- **Quoted text**:
— Begin —
Dangling in the Sky: A Thought Experiment About Fear, Reality and Letting Go

Sheng-Hsiang Lance Peng

We live in a time where information is everything but it’s also everything everywhere all at once. We get dizzy trying to figure out what’s real, what’s fake and what’s AI-generated nonsense. It’s a bit like digital acrophobia: a fear of being overwhelmed by the vastness of data, of letting go of our grip on what’s true.

Take for example, the overwhelming chaos of a news aggregator homepage, where headlines, pop-ups, live feeds, comment sections jostle for attention like a digital Times Square: an overload of stimuli that sends the cognitive equivalent of vertigo spiralling through the reader. Similarly, the sensation hits hard when going into a sea of academic citations, chasing a single elusive quote that’s been cited, re-cited and paraphrased into oblivion. Scrolling through thousands of references (only to discover the original wording buried in a 1970s conference proceeding scanned in lo-res PDF) is the scholarly equivalent of dangling from a cliff with a broken rope. These moments exemplify the disorienting heights and occasional absurdities of navigating knowledge in the digital age.
— End —
- **Data excerpt**:
— Begin —
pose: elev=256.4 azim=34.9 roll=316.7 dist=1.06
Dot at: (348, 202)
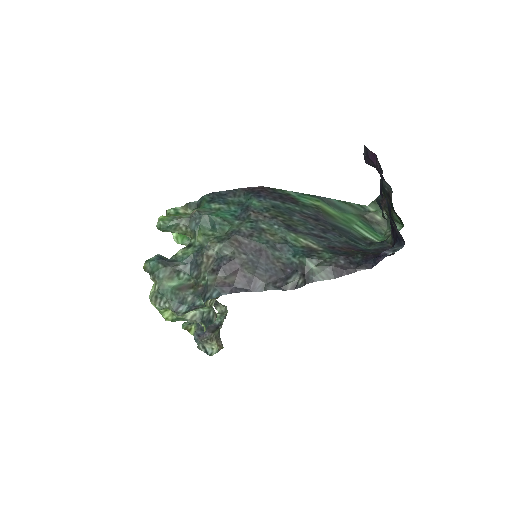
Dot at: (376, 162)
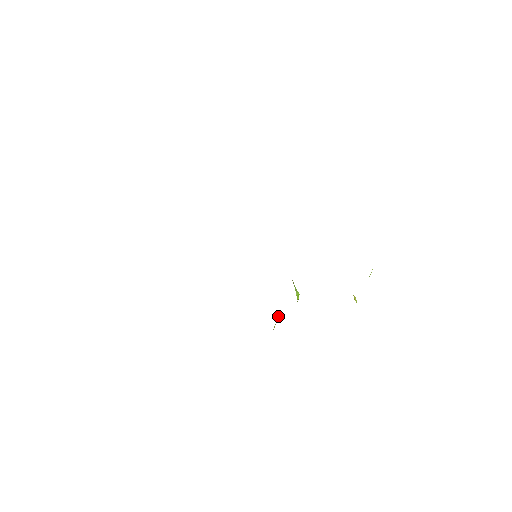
— End —
- **What is asked**:
a – In the essay on digital acrophobia, what is the news aggregator homepage compared to?
b – Write out the passage of the essay on digital acrophobia that begins at the words "Sheng-Hsiang Lance Peng" and stops after "on what’s true.".
The material plays no part in any of this.

- **Problem solutions**:
a – A digital Times Square.

b –
Sheng-Hsiang Lance Peng

We live in a time where information is everything but it’s also everything everywhere all at once. We get dizzy trying to figure out what’s real, what’s fake and what’s AI-generated nonsense. It’s a bit like digital acrophobia: a fear of being overwhelmed by the vastness of data, of letting go of our grip on what’s true.